The government is set to begin issuing the much-discussed electronic identification cards in September, an official said on Sunday.
Raydonnyzar Moenek, a spokesman with the Ministry of Home Affairs, told the Jakarta Globe that the government would begin handing out the new cards, also known as E-KTPs, in 197 districts, mostly in Java and Bali.
The E-KTP is being hailed by the government as a step forward that will simplify bureaucratic processes and improve national security by being tougher to forge.
The new smart cards will be equipped with an electronic chip that will contain more data than previously recorded, such as information on birth, land ownership and tax status.
They will also contain a biometric fingerprint and the holder’s new single identity number.
“We will split the distribution of the E-KTP into two phases,” Raydonnyzar said.
“The first distribution will be done in 197 districts in early September through the end of December 2011. That will be followed by 300 districts in 2012.”
He said the distribution of the cards was taking place in two phases to give those districts not yet ready more time to prepare for the program.
Raydonnyzar said the government had budgeted as much as Rp 5.9 trillion ($690 million) for the E-KPT project.
He said the new cards would be distributed for free, and that citizens would only need to register at their local subdistrict office to obtain the card.
It will take about two weeks from registration for the new card to be issued, he said.
He added that the new cards’ adoption of the Single Identity Number program was also a sign of progress.
Under the system, all Indonesian citizens will have only one identification number until they die.

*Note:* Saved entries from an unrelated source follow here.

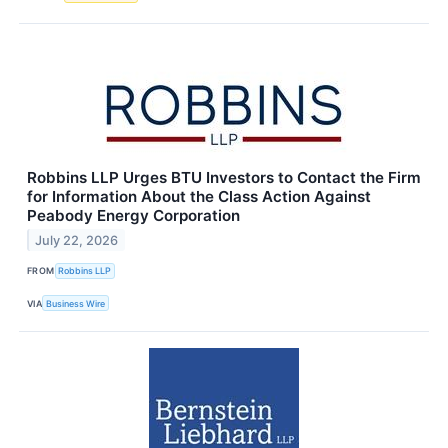
Robbins LLP Urges BTU Investors to Contact the Firm
for Information About the Class Action Against
Peabody Energy Corporation
July 22, 2026
FROM
Robbins LLP
VIA
Business Wire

The government has said the system will lead to greater administrative order and, most important, avoid IDs being duplicated or misused.

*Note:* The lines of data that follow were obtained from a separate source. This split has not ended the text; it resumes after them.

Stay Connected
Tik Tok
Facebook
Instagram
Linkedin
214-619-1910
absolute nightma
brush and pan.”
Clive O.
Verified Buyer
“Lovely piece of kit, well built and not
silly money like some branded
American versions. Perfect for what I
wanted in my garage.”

Some terrorists and terrorist suspects have been found carrying multiple identity cards listing falsified information.
Raydonnyzar said he was confident the E-KTP would also reach those living in remote areas lacking electricity.
“In order to provide all citizens throughout the country with an E-KTP, we are going to send out officers equipped with laptops and electric generators that will then be used to verify the information of citizens,” he said. “We will also record their fingerprints.”
He also dismissed rumors that private information would be sold to businesses.
“The information that the government will sell the citizen database to private institutions is not correct at all,” he said.